◆ **What the exercise asks**
Output exactly, in the material below, the lines from the one with "Молитвы о заключенных" through the one with "Lyseon tiimin yhdessä suunnitellun puheen". Omit all pictures.

◆ **Records for this task**

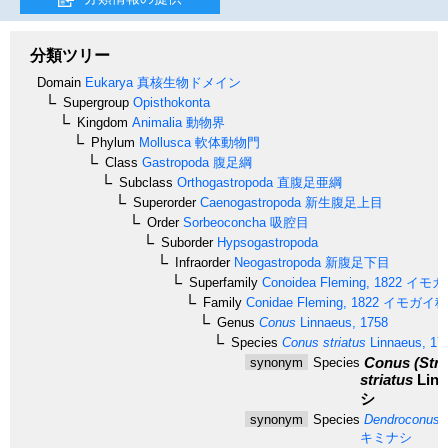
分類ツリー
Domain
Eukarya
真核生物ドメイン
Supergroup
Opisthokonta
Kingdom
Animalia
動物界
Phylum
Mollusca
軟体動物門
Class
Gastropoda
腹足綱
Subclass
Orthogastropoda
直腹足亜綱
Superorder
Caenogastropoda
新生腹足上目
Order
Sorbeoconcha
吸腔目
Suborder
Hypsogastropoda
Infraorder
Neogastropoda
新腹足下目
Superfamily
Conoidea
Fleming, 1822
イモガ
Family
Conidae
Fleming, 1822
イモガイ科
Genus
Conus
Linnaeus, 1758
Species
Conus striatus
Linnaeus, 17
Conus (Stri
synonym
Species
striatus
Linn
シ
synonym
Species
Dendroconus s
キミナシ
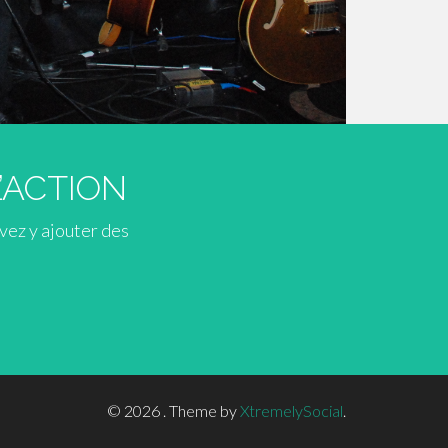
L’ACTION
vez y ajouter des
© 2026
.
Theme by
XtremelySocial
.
--
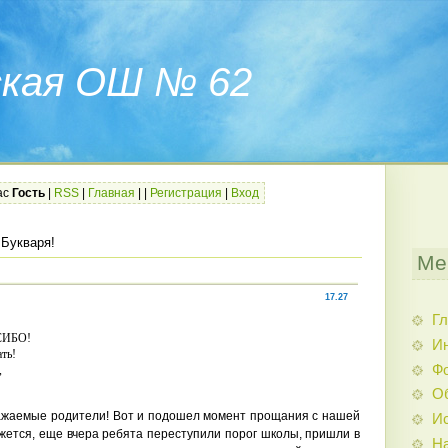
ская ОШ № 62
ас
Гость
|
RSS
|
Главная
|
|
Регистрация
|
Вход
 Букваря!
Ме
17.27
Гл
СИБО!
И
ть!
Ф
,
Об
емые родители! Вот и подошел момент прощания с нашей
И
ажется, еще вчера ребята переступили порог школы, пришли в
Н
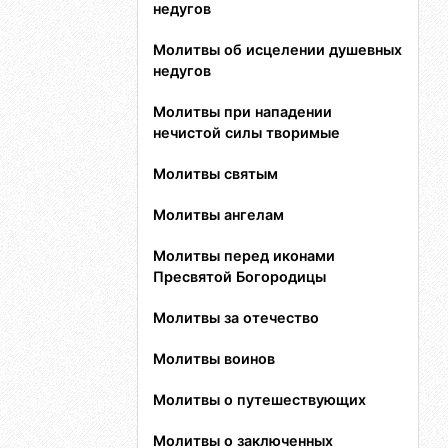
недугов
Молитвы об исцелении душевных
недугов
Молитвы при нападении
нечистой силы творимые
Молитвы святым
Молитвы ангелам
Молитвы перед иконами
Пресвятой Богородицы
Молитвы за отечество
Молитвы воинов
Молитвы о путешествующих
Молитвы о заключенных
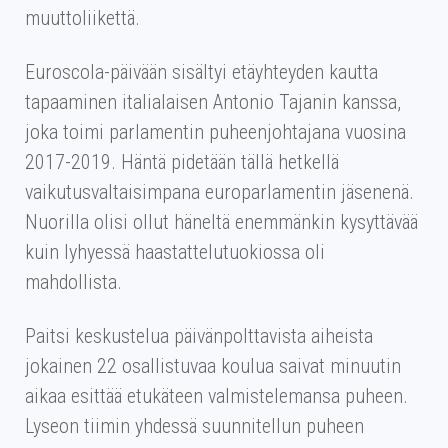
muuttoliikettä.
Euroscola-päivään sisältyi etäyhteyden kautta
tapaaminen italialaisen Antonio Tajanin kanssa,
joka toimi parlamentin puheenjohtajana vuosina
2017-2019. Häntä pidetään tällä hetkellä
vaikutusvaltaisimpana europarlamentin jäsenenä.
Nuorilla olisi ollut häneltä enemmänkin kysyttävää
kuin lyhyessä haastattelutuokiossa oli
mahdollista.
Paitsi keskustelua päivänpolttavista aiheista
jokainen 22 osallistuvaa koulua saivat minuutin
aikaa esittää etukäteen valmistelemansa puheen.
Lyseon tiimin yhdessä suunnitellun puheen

◆ **Answer section**
Молитвы о заключенных
muuttoliikettä.
Euroscola-päivään sisältyi etäyhteyden kautta
tapaaminen italialaisen Antonio Tajanin kanssa,
joka toimi parlamentin puheenjohtajana vuosina
2017-2019. Häntä pidetään tällä hetkellä
vaikutusvaltaisimpana europarlamentin jäsenenä.
Nuorilla olisi ollut häneltä enemmänkin kysyttävää
kuin lyhyessä haastattelutuokiossa oli
mahdollista.
Paitsi keskustelua päivänpolttavista aiheista
jokainen 22 osallistuvaa koulua saivat minuutin
aikaa esittää etukäteen valmistelemansa puheen.
Lyseon tiimin yhdessä suunnitellun puheen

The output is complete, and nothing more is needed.